### Kaynak metin:
━━━
Parks and Recreation
The Office dizisini izledikten sonra komedi dizisi olarak bu diziye başladım. Zaten aynı ekibin yaptığı bir dizi. Haliyle içim oldukça rahattı. Tek korkum karakterleri The Office’deki karakterler ile eşleştirme hatasına düşmekti. İlk 3-5 bölüm o oluyor. İşte bu Micheal olsa şu Dwight olsa diyorsunuz ama sonra bu dizideki karakterlerin de oldukça şahsına münhasır kişiler olduğunu görüyorsunuz. Bu yüzden ilk başlarda suratınız asık izleyebilirsiniz. Ama karakterlere ısınınca oldukça eğlenceli bir hal alıyor dizi. Karakterlere geçecek olursak.
Leslie Knope: Bu karakteri Amy Poehler canlandırıyor. Tam bir iş kolik. Devleti ve devlete hizmet etmeyi çok seviyor. Çocukken millet şarkıcıları takip ederken o devlet liderlerini takip ediyor. Lider deyince sadece amerika başkanları gelmesin aklınıza belediye binasındaki bir bölümün müdürlerini bile biliyor. Çocukluk hayali vali olmak. Ona göre dünyanın en güzel yeri Pawnee Indiana. Bu şehir için yeri geliyor avrupayı yok sayıyor yeri geliyor DC’yi. Yaşadığı şehri o kadar çok seviyor ki buraya hizmet için çırpınıyor adeta. Leslie’nin bir diğer önemli özelliği de arkadaşlarına çok değer vermesi. Her arkadaşı için tanışma günü, ilk yemek yeme günü, beraber sinemaya gitme günü gibi en az 15-20 tane özel gün kutluyor ve hediyeler alıyor. Toparlayacak olursak Leslie hem iş kolik hem de arkadaş kolik bir kişi.
━━━
### Veri alıntıları:
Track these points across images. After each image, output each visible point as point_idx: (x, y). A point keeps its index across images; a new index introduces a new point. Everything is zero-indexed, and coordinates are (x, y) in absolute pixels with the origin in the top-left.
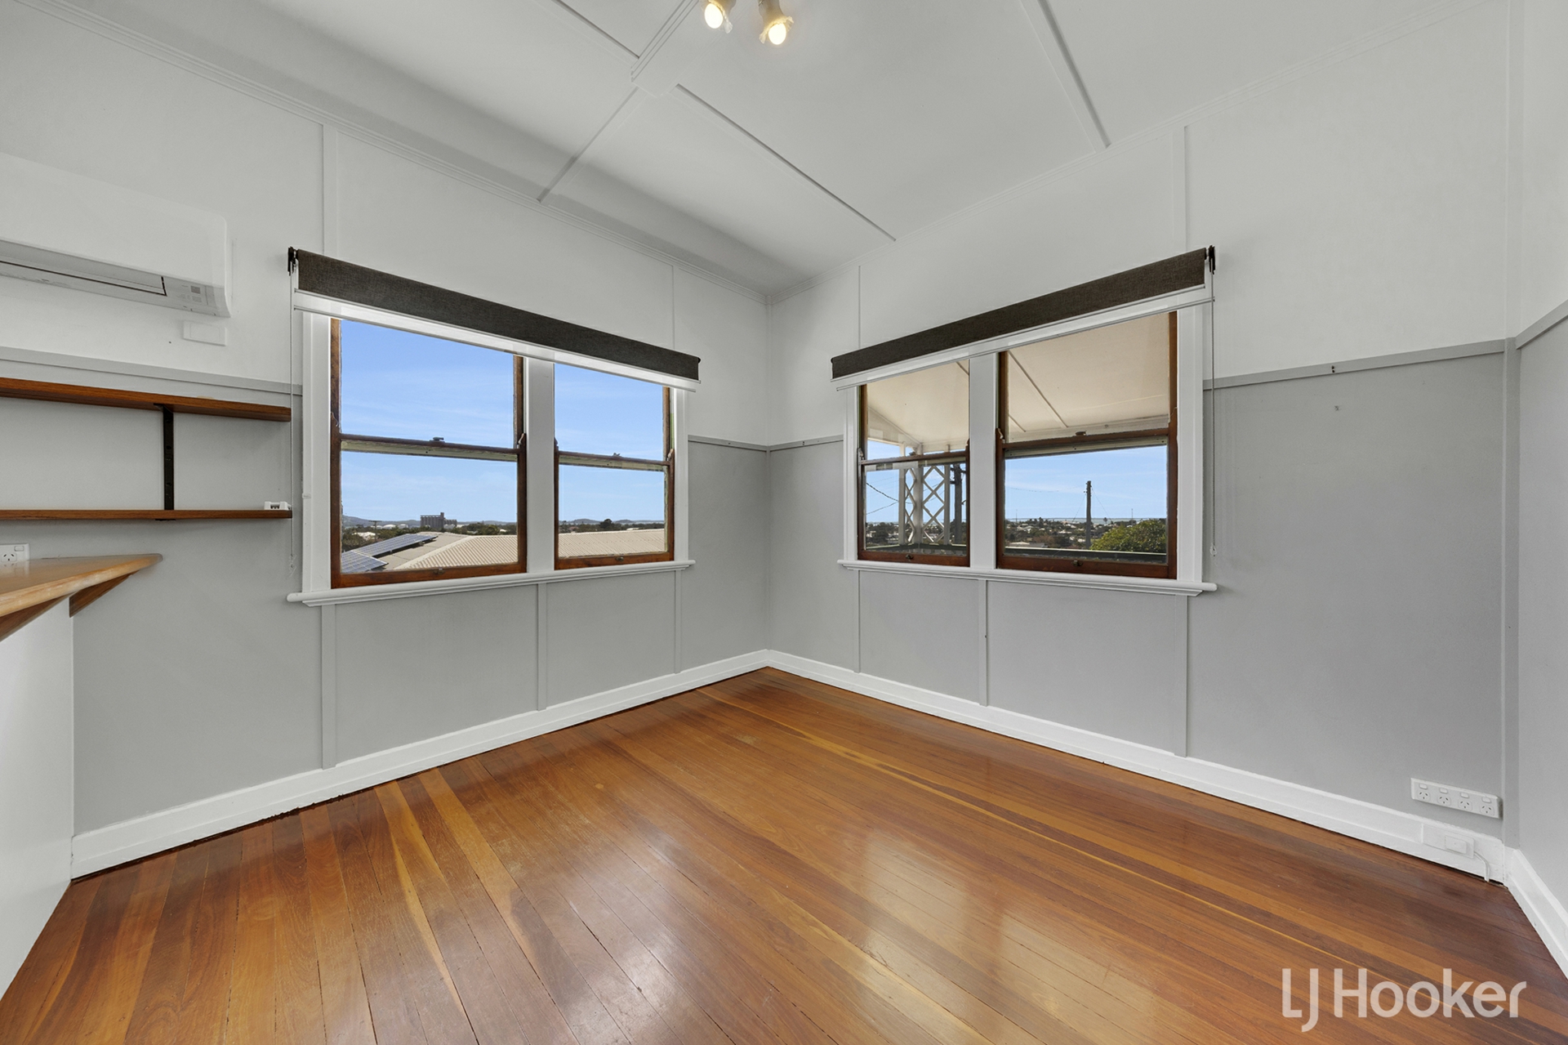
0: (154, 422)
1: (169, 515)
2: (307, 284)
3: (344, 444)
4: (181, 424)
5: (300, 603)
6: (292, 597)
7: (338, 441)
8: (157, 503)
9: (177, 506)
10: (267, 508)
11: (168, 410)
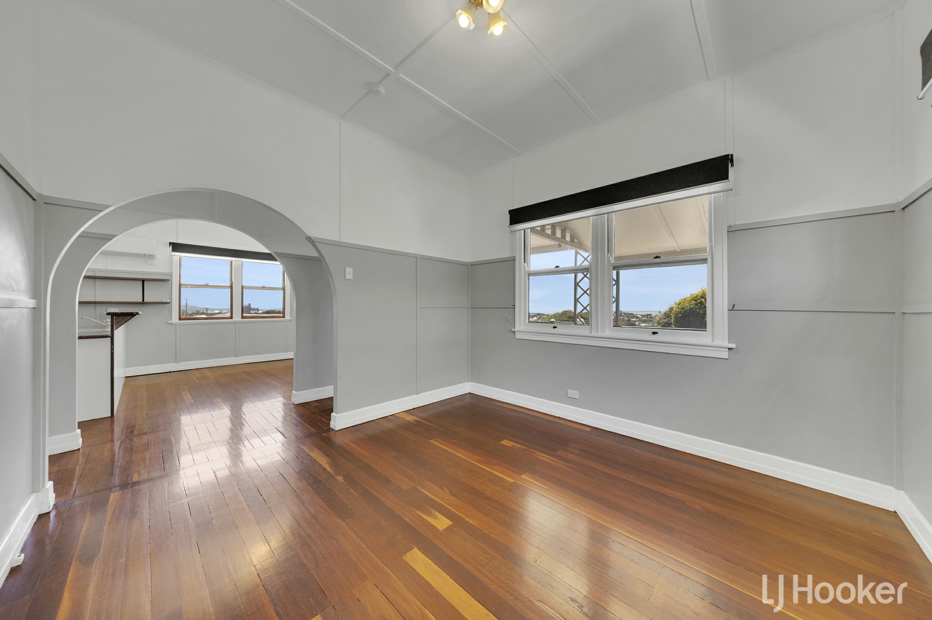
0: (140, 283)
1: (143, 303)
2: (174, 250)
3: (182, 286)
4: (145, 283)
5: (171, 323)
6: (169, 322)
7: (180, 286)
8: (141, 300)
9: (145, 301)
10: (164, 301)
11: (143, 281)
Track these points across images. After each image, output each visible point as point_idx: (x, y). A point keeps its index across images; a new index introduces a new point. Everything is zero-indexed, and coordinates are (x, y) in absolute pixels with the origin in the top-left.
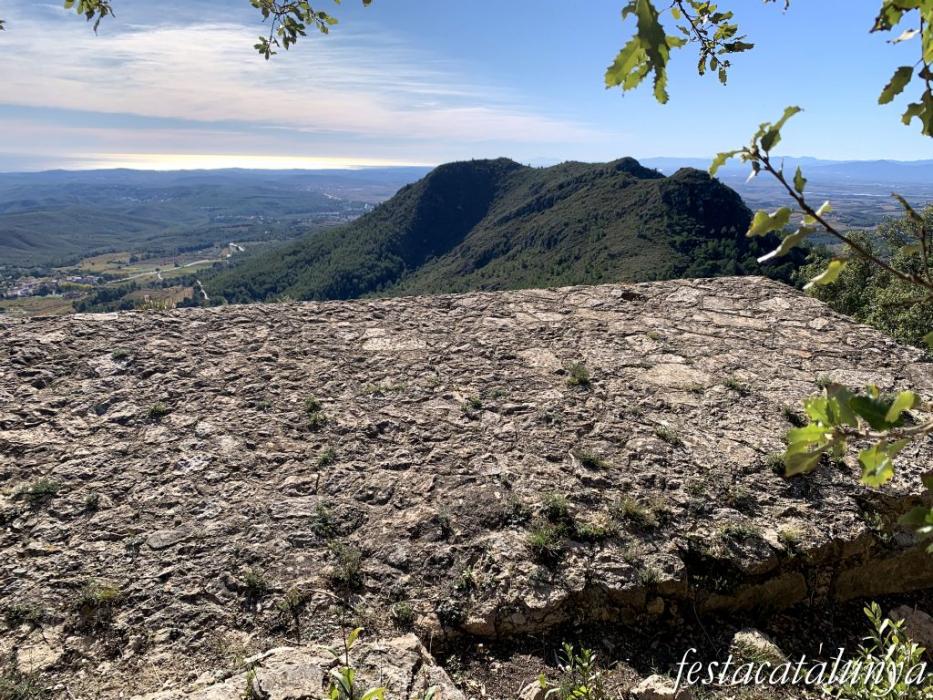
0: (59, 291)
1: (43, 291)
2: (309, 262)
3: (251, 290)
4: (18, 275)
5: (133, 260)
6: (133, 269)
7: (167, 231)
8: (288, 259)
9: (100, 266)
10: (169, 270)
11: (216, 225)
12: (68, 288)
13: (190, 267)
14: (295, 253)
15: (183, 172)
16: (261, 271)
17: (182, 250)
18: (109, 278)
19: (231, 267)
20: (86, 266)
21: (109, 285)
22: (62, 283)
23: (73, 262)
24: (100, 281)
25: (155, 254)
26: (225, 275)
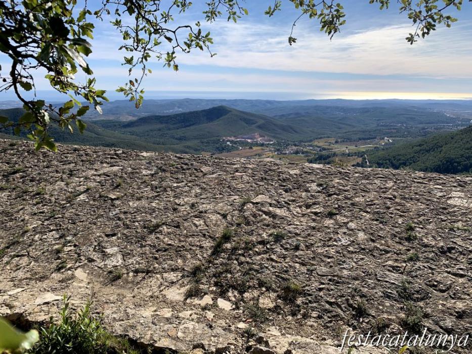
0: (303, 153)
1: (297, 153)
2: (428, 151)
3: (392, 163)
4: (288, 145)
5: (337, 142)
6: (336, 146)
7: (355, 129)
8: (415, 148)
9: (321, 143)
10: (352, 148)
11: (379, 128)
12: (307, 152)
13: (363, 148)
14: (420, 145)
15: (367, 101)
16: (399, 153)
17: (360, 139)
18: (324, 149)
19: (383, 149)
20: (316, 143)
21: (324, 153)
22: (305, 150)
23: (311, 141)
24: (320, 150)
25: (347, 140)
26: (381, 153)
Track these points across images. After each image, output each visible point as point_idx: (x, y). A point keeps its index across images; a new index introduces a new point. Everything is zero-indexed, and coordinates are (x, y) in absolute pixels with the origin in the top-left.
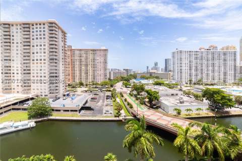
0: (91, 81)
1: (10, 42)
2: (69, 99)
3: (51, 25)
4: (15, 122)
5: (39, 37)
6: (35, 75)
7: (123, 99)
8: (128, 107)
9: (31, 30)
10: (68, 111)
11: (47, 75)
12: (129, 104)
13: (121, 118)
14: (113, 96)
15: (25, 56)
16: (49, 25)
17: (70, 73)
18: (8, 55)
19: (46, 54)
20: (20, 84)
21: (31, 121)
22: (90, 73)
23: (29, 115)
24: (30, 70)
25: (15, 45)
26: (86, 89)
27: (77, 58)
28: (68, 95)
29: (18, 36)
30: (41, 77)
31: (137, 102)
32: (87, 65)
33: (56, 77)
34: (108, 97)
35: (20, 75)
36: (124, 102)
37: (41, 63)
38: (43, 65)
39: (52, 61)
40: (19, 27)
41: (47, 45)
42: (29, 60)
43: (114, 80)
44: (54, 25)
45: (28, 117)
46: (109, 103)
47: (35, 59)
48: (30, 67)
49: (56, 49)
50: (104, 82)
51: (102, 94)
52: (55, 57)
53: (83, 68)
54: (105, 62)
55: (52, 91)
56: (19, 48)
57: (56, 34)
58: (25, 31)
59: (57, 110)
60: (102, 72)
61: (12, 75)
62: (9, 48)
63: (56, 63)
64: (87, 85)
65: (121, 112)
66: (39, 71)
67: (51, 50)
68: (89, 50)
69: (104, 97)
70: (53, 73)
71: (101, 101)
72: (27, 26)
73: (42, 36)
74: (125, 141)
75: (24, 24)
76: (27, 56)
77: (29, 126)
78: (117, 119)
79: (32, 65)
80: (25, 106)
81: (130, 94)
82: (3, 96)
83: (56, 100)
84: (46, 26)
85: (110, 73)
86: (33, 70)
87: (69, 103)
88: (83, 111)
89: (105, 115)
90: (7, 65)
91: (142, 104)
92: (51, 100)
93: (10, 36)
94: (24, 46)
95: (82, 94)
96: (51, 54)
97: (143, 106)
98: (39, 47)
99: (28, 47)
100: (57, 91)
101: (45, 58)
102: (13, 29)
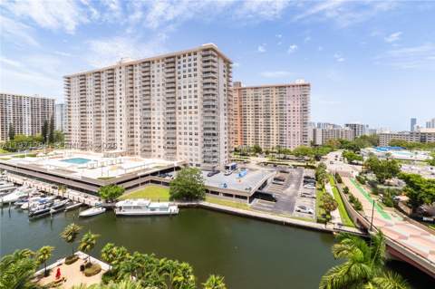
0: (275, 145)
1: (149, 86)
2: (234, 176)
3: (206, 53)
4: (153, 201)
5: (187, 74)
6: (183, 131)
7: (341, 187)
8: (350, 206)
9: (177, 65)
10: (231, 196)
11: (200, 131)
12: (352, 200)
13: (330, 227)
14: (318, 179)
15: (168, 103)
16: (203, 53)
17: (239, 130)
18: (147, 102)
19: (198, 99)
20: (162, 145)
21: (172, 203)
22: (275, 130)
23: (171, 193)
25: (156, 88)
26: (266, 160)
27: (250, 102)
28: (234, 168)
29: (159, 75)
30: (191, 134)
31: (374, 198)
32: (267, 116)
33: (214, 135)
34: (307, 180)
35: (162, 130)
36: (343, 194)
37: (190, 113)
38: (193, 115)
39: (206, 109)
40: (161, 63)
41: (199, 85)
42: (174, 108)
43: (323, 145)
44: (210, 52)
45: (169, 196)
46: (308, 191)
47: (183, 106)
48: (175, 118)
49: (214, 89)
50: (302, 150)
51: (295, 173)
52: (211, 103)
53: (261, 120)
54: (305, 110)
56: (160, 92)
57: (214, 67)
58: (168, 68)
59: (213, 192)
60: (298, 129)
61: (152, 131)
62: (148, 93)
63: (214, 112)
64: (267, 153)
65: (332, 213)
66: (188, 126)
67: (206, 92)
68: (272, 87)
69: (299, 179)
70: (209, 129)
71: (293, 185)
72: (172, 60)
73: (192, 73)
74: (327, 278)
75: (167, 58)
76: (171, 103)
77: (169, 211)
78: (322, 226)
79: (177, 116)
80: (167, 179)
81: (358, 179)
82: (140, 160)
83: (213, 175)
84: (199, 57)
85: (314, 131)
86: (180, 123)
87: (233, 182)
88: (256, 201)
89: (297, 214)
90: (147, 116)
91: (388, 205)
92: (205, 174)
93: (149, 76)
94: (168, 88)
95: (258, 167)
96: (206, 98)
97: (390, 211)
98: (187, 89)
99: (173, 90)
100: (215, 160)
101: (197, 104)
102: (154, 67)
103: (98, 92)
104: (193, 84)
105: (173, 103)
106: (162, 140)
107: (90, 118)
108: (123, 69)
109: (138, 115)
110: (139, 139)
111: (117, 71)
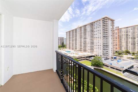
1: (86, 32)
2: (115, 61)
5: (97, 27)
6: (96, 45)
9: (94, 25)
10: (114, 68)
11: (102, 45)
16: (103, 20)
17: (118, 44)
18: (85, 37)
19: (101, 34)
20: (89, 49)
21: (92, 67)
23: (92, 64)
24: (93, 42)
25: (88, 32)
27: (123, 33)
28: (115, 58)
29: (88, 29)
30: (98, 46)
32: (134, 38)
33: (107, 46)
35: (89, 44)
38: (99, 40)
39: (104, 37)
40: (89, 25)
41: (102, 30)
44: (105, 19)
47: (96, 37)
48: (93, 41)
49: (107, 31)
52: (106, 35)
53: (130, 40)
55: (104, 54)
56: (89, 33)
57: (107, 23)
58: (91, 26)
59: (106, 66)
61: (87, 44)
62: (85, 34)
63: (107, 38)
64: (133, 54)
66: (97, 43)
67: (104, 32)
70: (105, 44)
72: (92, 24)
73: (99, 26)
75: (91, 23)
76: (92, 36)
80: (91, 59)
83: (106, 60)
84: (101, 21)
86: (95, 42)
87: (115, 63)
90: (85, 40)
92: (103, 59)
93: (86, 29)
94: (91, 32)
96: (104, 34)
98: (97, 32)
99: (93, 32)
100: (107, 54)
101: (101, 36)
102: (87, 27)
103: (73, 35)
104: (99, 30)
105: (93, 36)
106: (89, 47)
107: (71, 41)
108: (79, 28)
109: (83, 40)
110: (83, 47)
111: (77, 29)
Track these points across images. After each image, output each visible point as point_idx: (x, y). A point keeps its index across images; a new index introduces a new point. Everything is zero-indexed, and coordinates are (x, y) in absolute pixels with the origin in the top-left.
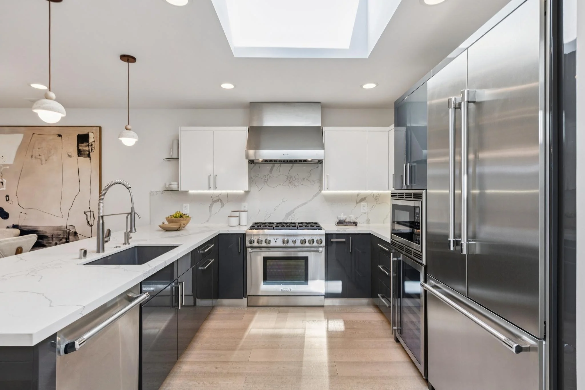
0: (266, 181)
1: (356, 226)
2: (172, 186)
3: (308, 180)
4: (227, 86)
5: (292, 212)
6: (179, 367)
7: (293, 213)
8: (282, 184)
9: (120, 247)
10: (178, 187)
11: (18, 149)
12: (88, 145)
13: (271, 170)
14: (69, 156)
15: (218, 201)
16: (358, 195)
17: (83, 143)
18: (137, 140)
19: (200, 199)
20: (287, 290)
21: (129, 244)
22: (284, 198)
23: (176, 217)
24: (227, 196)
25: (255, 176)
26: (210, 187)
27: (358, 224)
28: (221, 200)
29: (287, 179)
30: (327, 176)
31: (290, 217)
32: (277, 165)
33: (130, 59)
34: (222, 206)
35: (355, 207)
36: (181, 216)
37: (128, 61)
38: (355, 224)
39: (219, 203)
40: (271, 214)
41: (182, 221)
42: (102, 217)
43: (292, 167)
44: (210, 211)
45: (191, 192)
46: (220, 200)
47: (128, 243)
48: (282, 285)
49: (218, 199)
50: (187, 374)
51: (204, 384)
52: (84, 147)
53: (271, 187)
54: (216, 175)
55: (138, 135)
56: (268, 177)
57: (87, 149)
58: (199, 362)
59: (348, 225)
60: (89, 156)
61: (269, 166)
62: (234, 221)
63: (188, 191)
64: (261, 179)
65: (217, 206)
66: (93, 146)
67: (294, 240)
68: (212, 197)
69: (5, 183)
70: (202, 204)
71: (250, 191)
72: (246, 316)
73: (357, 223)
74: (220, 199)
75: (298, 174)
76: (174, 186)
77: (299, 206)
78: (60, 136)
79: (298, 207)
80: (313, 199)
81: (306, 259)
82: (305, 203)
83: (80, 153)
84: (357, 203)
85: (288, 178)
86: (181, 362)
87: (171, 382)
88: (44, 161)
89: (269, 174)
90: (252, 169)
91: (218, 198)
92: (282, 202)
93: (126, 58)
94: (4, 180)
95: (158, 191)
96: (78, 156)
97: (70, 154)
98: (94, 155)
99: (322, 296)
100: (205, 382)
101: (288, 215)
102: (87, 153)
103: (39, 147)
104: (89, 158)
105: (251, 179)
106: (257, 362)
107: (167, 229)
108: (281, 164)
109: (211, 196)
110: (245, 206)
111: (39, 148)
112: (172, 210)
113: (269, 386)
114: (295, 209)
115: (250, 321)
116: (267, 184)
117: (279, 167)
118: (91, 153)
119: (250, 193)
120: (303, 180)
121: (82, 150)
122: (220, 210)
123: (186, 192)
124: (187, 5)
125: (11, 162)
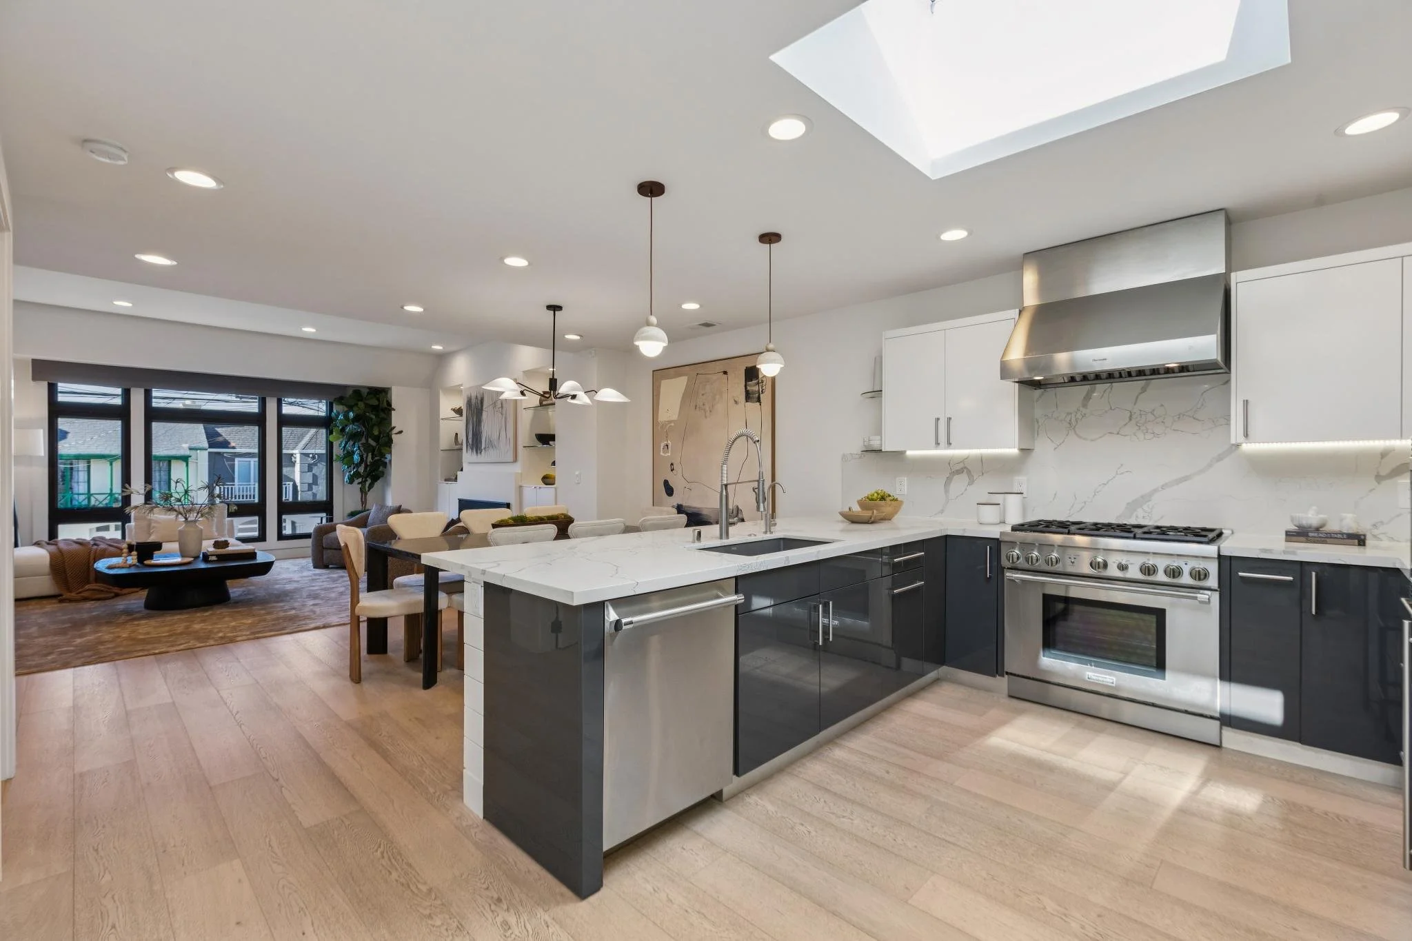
━━━
### Yapılacak görevler:
1. Parks and Recreation yazısına göre Leslie Knope'un çocukluk hayali nedir?
2. Parks and Recreation yazısında "Leslie Knope: Bu" ile başlayıp "kolik bir kişi." ifadesine kadar süren bölümü değiştirmeden yeniden yazın.
3. Parks and Recreation dizisini anlatan yazıyı kaldığı yerden sürdürün.

### Görev sonuçları:
1. Vali olmak.

2.
Leslie Knope: Bu karakteri Amy Poehler canlandırıyor. Tam bir iş kolik. Devleti ve devlete hizmet etmeyi çok seviyor. Çocukken millet şarkıcıları takip ederken o devlet liderlerini takip ediyor. Lider deyince sadece amerika başkanları gelmesin aklınıza belediye binasındaki bir bölümün müdürlerini bile biliyor. Çocukluk hayali vali olmak. Ona göre dünyanın en güzel yeri Pawnee Indiana. Bu şehir için yeri geliyor avrupayı yok sayıyor yeri geliyor DC’yi. Yaşadığı şehri o kadar çok seviyor ki buraya hizmet için çırpınıyor adeta. Leslie’nin bir diğer önemli özelliği de arkadaşlarına çok değer vermesi. Her arkadaşı için tanışma günü, ilk yemek yeme günü, beraber sinemaya gitme günü gibi en az 15-20 tane özel gün kutluyor ve hediyeler alıyor. Toparlayacak olursak Leslie hem iş kolik hem de arkadaş kolik bir kişi.

3.
Ron Swanson: Bu karakteri Nick Offerman canlandırıyor. Swanson Leslie’nin müdürü. Leslie için söylediklerimin tam tersi onun için geçerli. Ne kadar az insanla iletişim kurarsa o kadar çok mutlu oluyor. Ayrıca devletini de günahı kadar sevmiyor. Devlet için çalışmak onun için vakit kaybı. Bunların yanı sıra 2 tane başarısız evliliği, doğaya ve saksafona olan sevgisi ile tam bir fenomen diyebiliriz. Sebze yemeye karşı kahvaltıda bile et yiyen bir abimiz.
April Ludgate: Bu karakteri Aubrey Plaza canlandırıyor. Park ve Bahçeler bölümünde stajer olarak başlayan kariyeri Leslie sayesinde çok değişik boyutlara geliyor. Karakter olarak Ron Swonson’ın değişik bir versiyonu diyebiliriz. İnsanları sevmeyen cadı olduğunu iddia eden bir arkadaş.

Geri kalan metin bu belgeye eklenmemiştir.